I am optimistic about the development of education in our country. We do face difficulties, but we should recognize that we have favourable conditions. In any event, the economy has developed rapidly in the last few years. The economy is the foundation. Economic development will inevitably promote educational development. In both urban and rural areas and in all sectors of society people are enthusiastic about running schools. Quite a number of patriotic overseas Chinese are eager to donate money for the purpose. Now we also have a correct guiding principle. Under these circumstances, I think that as long as the leaders at all levels work conscientiously, it will be easy to develop education. There is no reason for us to be pessimistic. If we do solid work for a few years, we shall surely create a new situation in which education flourishes as never before.

I am very pleased that since last October the Central Committee has made three decisions on reform. The general objectives of these measures are the same — they are all designed to enable our country to eliminate poverty, become strong and prosperous, overcome backwardness, modernize and build a socialism suited to Chinese conditions. In the past seven months, we have done some things that we had wanted to do for many years. This shows that our Party now has a better understanding of what needs to be done and that it can creatively use the basic tenets of Marxism to solve many new problems that arise in the course of building socialism in present-day China. The whole world is watching the reforms in our country. I hope that all Party comrades and the people of all our nationalities will march towards the goals set by the Central Committee and try to make a success of every reform!

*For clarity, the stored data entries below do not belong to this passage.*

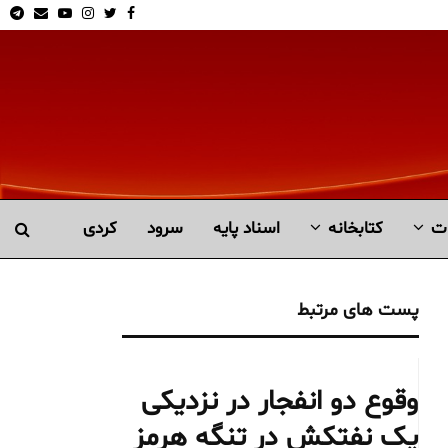
am
Email
Youtube
Instagram
Twitter
Facebook
ت
کتابخانە
اسناد پایه
سرود
کردی
پست های مرتبط
وقوع دو انفجار در نزدیکی
یک نفتکش در تنگه هرمز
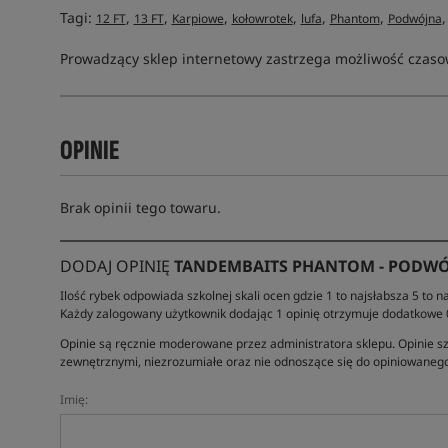
Tagi:
,
,
,
,
,
,
12 FT
13 FT
Karpiowe
kołowrotek
lufa
Phantom
Podwójna
Prowadzący sklep internetowy zastrzega możliwość czasow
OPINIE
Brak opinii tego towaru.
DODAJ OPINIĘ
TANDEMBAITS PHANTOM - PODWÓ
Ilość rybek odpowiada szkolnej skali ocen gdzie 1 to najsłabsza 5 to na
Każdy zalogowany użytkownik dodając 1 opinię otrzymuje dodatkowe
Opinie są ręcznie moderowane przez administratora sklepu. Opinie sz
zewnętrznymi, niezrozumiałe oraz nie odnoszące się do opiniowanego
Imię:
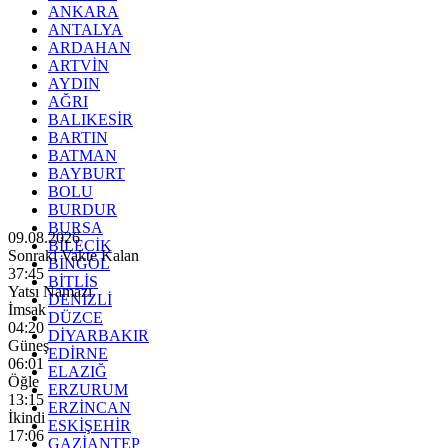
ANKARA
ANTALYA
ARDAHAN
ARTVİN
AYDIN
AĞRI
BALIKESİR
BARTIN
BATMAN
BAYBURT
BOLU
BURDUR
BURSA
09.08.2026
BİLECİK
Sonraki Vakte Kalan
BİNGÖL
37:43
BİTLİS
Yatsı Namazı
DENİZLİ
İmsak
DÜZCE
04:20
DİYARBAKIR
Güneş
EDİRNE
06:01
ELAZIĞ
Öğle
ERZURUM
13:15
ERZİNCAN
İkindi
ESKİŞEHİR
17:06
GAZİANTEP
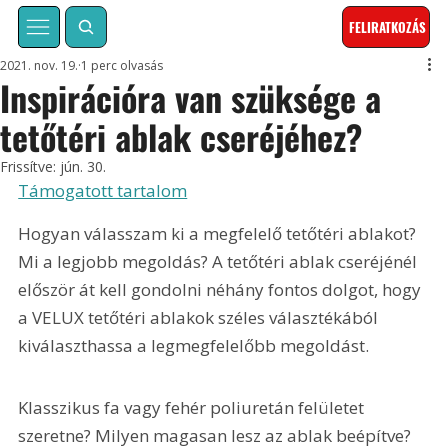
FELIRATKOZÁS
2021. nov. 19.
1 perc olvasás
Inspirációra van szüksége a
tetőtéri ablak cseréjéhez?
Frissítve:
jún. 30.
Támogatott tartalom
Hogyan válasszam ki a megfelelő tetőtéri ablakot? 
Mi a legjobb megoldás? A tetőtéri ablak cseréjénél 
először át kell gondolni néhány fontos dolgot, hogy 
a VELUX tetőtéri ablakok széles választékából 
kiválaszthassa a legmegfelelőbb megoldást.
Klasszikus fa vagy fehér poliuretán felületet 
szeretne? Milyen magasan lesz az ablak beépítve? 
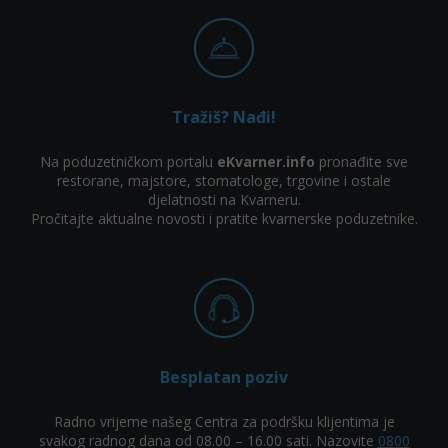
Tražiš? Nađi!
Na poduzetničkom portalu
eKvarner.info
pronađite sve
restorane, majstore, stomatologe, trgovine i ostale
djelatnosti na Kvarneru.
Pročitajte aktualne novosti i pratite kvarnerske poduzetnike.
Besplatan poziv
Radno vrijeme našeg Centra za podršku klijentima je
svakog radnog dana od 08.00 – 16.00 sati. Nazovite
0800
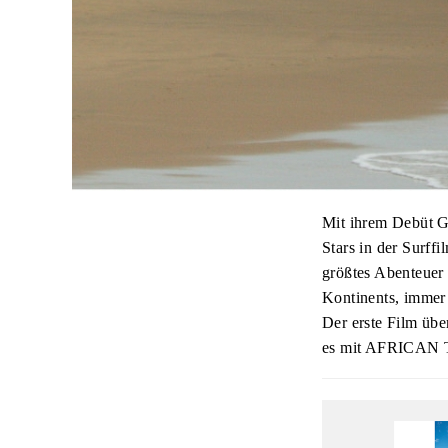
Mit ihrem Debüt 
Stars in der Surff
größtes Abenteuer 
Kontinents, immer
Der erste Film übe
es mit AFRICAN 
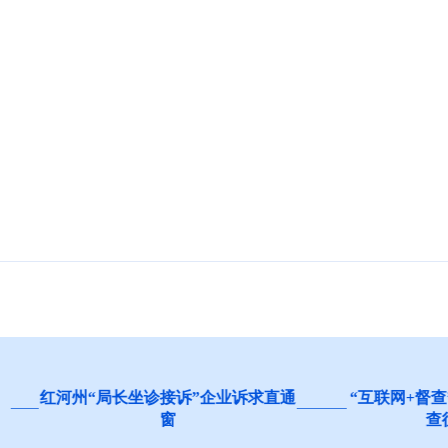
“局长坐诊接诉”企业诉求直通
“互联网+督查”推动高质量
窗
查征集问题线索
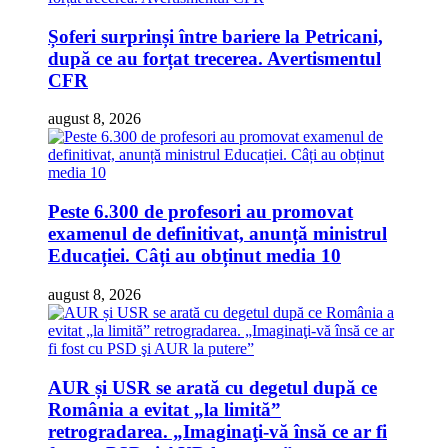
Șoferi surprinși între bariere la Petricani,
după ce au forțat trecerea. Avertismentul
CFR
august 8, 2026
Peste 6.300 de profesori au promovat
examenul de definitivat, anunță ministrul
Educației. Câți au obținut media 10
august 8, 2026
AUR și USR se arată cu degetul după ce
România a evitat „la limită”
retrogradarea. „Imaginaţi-vă însă ce ar fi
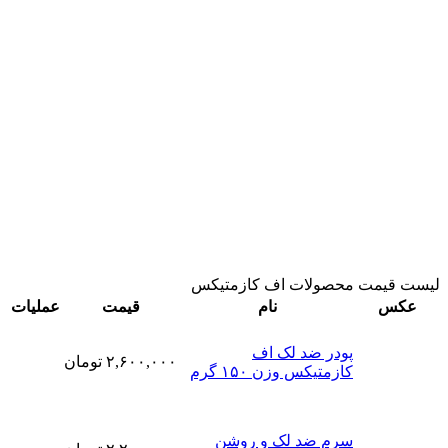
لیست قیمت محصولات اف کازمتیکس
عکس
نام
قیمت
عملیات
پودر ضد لک اف
۲,۶۰۰,۰۰۰
تومان
کازمتیکس وزن ۱۵۰ گرم
سرم ضد لک و روشن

Deng understood much of the problem and decided to learn from countries better than China. Sure, China is still a Communist country in some shape or form. However, under him, China had greatly improved as an economic power. New technology was accepted which helped even the peasants. A greater respect for the working class came by making China's intellectuals part of it. It was a respect for intellectualism and the working class. It isn't like the snobbery of Filipino credentialists and the working class. With his new move, he was really focused on improving China. By doing so, he became a great man as LKY would call him.